Lots of random looking garbage… that can’t be the key… Then we remembered a hint was shown from /etc/motd when we logged in:

root@challenging:~# cat /etc/motd
Maybe this relieves your headache: tr '\/_ |\\`-' h-z


Sounds like the text we see was produced using that tr since we only see characters in the range h-z.
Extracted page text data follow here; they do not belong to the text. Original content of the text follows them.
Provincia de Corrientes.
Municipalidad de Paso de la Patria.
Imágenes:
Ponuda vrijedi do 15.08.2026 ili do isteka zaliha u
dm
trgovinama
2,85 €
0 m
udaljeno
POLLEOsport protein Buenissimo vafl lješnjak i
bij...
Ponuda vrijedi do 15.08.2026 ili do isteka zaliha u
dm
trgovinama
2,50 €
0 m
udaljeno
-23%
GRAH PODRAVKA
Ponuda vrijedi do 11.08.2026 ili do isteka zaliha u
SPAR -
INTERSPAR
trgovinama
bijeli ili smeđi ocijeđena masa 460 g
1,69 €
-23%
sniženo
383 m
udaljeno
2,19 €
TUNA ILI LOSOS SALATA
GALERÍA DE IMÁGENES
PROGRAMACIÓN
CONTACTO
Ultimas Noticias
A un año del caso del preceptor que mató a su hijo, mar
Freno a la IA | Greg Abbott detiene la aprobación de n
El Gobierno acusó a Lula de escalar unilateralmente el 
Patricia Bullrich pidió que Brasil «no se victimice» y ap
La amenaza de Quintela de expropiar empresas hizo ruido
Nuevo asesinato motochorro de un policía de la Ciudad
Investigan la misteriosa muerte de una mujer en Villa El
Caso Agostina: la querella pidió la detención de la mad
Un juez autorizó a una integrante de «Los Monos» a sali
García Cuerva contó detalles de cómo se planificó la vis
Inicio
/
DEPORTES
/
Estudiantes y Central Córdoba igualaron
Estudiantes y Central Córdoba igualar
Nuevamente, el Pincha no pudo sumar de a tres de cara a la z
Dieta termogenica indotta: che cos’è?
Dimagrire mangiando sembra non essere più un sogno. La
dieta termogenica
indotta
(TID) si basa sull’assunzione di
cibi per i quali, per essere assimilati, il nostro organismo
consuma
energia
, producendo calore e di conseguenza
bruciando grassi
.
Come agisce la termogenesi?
So we decided to translate back:

root@challenging:/proc/857/root/root/key# cat * | tr h-z '\/_ |\\`-' 
\ \ / /          / _ \         /  ___|                    | | |  ___|                       | | |_   _|   | ___ \             (_)         | ___ \    (_)     | |      
 \ V /___  _   _/ /_\ \_ __ ___\ `--. _ __ ___   __ _ _ __| |_| |__  _ __   ___  _   _  __ _| |__ | | ___ | |_/ /___  ___  ___ ___   _____| |_/ /___  _ _ __ | |_ ___ 
  \ // _ \| | | |  _  | '__/ _ \`--. \ '_ ` _ \ / _` | '__| __|  __|| '_ \ / _ \| | | |/ _` | '_ \| |/ _ \|    // _ \/ __|/ _ \ \ \ / / _ \  __// _ \| | '_ \| __/ __|
  | | (_) | |_| | | | | | |  __/\__/ / | | | | | (_| | |  | |_| |___| | | | (_) | |_| | (_| | | | | | (_) | |\ \  __/ (__|  __/ |\ V /  __/ |  | (_) | | | | | |_\__ \
  \_/\___/ \__,_\_| |_/_|  \___\____/|_| |_| |_|\__,_|_|   \__\____/|_| |_|\___/ \__,_|\__, |_| |_\_/\___/\_| \_\___|\___|\___|_| \_/ \___\_|   \___/|_|_| |_|\__|___/
                                                                                        __/ |                                                                         
                                                                                       |___/                                                                          

Flag: YouAreSmartEnoughToReceivePoints

For the grab bag 500 challenge we used exactly the same technique as described above: change the root password hash, boot the image, find the process with different mount namespace and extracting the key via the proc filesystem. Clearly the /proc was a shortcut not intended by the creator of the challenge, but hey it got us 900 points, so we can’t complain.